Europe has approved new copyright laws that will change the internet. The problem is that nobody knows exactly how. The European Parliament on Tuesday approved an overhaul of the bloc’s copyright laws that makes platforms like Google’s (GOOGL) YouTube responsible for infringements committed by their users.

EU lawmakers said their goal was to make the internet less of a “wild west,” where musicians, publishers and other content creators were not fairly compensated for work that was shared online. Yet many of the big tech companies targeted by the law say it is vague and badly written. They warn that they will be forced to over-police the internet to make sure they don’t break the new rules.

Internet activists, academics and some copyright lawyers have joined tech companies in warning the rules are too broad and could restrict online information.

The trouble with ‘Article 13’

One section of the new copyright law — commonly known as Article 13 — is particularly controversial. In the final version, it became Article 17. It seeks to shift the responsibility for protecting the rights of artists and writers to platforms such as YouTube. Tech companies would have to prevent copyrighted materials from being uploaded, or seek licenses from the people who created them.

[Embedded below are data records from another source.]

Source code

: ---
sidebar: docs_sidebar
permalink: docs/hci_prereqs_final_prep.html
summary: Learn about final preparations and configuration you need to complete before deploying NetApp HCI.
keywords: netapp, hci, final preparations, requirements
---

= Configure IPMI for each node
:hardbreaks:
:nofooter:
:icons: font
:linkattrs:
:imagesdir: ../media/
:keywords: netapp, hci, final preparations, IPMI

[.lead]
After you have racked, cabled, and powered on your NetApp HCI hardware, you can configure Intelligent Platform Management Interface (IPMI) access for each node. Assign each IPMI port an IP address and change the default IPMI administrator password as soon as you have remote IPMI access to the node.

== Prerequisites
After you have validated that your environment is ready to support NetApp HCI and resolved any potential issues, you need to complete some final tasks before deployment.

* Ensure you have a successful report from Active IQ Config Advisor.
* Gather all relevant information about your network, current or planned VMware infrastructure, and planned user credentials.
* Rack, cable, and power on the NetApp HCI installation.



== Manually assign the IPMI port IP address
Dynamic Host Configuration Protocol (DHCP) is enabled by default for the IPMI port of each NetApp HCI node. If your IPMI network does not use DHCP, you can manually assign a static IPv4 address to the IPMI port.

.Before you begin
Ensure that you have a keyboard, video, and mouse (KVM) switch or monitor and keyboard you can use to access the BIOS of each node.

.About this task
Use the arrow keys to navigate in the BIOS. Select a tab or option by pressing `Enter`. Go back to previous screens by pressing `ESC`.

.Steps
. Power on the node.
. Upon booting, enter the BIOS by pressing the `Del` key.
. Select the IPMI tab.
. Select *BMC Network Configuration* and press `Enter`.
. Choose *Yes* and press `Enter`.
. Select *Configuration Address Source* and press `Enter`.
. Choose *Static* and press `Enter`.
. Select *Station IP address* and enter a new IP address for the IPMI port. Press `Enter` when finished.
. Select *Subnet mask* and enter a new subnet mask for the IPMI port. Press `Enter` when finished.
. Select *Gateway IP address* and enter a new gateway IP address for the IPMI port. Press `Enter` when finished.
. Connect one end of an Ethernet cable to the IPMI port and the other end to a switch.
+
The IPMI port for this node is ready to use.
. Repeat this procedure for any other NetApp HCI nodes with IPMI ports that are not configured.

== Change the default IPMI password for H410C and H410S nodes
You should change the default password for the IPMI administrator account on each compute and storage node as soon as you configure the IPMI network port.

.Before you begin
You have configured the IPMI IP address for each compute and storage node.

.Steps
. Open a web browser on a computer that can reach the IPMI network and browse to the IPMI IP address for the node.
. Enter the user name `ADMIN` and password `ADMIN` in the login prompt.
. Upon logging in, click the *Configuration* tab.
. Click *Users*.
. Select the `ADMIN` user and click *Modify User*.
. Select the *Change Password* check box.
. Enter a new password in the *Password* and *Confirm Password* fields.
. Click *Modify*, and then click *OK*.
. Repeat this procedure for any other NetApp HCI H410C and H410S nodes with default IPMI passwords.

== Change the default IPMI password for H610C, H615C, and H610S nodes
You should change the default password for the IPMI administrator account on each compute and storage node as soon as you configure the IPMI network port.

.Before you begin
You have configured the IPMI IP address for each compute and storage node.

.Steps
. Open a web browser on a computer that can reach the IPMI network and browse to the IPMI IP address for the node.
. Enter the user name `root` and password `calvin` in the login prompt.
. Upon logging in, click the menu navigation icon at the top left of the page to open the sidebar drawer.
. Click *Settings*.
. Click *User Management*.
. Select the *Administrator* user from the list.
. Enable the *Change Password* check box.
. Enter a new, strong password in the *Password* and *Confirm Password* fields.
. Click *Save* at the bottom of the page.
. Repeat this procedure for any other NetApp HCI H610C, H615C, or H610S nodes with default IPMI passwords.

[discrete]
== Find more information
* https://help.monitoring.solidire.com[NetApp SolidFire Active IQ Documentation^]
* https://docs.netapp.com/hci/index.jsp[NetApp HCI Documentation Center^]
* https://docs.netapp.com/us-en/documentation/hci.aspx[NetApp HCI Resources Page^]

“[This] places burdens on the platforms that are basically unachievable,” said Hayleigh Bosher, who teaches intellectual property law at Brunel University in London. The new rules make an exception for some types of content such as parodies, reviews and memes, but critics say the wording is not specific enough to set effective boundaries.

“The final version of the directive leaves a lot of question marks … national courts and ultimately [the European Court of Justice] will have to answer a number of questions,” said Morten Petersenn, a copyright expert and partner at the law firm Hogan Lovells.

Social media companies also say they lack the technology to properly filter the huge volume of content that gets uploaded each day to their sites. Instead, they will build filters that block anything suspicious.

“We have seen time and time again that the technology is not there yet to be able to decide when it is and isn’t a copyright infringement,” said Bosher. “The algorithms are not able to say, ‘ah, this is a parody, this is not a parody,’ ” she added. “That needs a human intervention.”

In addition to blocking some legal content, critics of the law say it could also harm smaller tech companies that don’t have the resources or expertise needed to build the filters. Another controversial part of the new rules, dubbed a “link tax,” requires search engines, social media platforms and aggregation websites to share revenue with publishers if their content is displayed.

Google said the rule will instead encourage websites to reduce their use of published content and make it harder for users to find news stories. The authors of the new rules pushed back against that claim, saying the Google and others will still be able to share “very short” snippets of text. However, the law doesn’t specify what “very short” means.

The two-year debate leading up to the vote on Tuesday was emotionally charged. Over 5 million people signed a petition against the law and thousands protested in the streets. Beatles star Paul McCartney backed the law, but Tim Berners Lee, inventor of the world wide web, cautioned against it.

It will be at least two years before the law takes effect.